*** RECORDS ***
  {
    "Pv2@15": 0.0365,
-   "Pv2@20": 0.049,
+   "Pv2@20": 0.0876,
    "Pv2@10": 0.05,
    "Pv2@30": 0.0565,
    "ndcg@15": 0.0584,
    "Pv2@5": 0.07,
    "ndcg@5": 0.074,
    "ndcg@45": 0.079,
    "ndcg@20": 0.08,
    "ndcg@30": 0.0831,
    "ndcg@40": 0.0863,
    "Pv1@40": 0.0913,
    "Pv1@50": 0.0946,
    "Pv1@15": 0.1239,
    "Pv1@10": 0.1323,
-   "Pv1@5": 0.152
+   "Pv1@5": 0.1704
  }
***
*** RECORDS ***
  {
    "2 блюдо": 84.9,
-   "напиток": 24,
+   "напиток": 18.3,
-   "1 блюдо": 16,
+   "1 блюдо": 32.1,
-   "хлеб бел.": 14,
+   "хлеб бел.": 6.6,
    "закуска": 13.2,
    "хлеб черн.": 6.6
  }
***
*** RECORDS ***
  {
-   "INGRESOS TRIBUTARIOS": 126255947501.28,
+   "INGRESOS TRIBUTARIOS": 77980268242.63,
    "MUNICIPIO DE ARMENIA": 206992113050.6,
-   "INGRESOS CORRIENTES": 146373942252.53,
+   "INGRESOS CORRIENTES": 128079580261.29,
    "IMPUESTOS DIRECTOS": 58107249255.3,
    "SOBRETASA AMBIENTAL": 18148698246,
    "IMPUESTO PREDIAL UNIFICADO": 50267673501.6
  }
***
REQUEST: Count up the lines in the material above that contain the string "TRIBUTARIOS", then state that figure alone.

RESULT BELOW: 2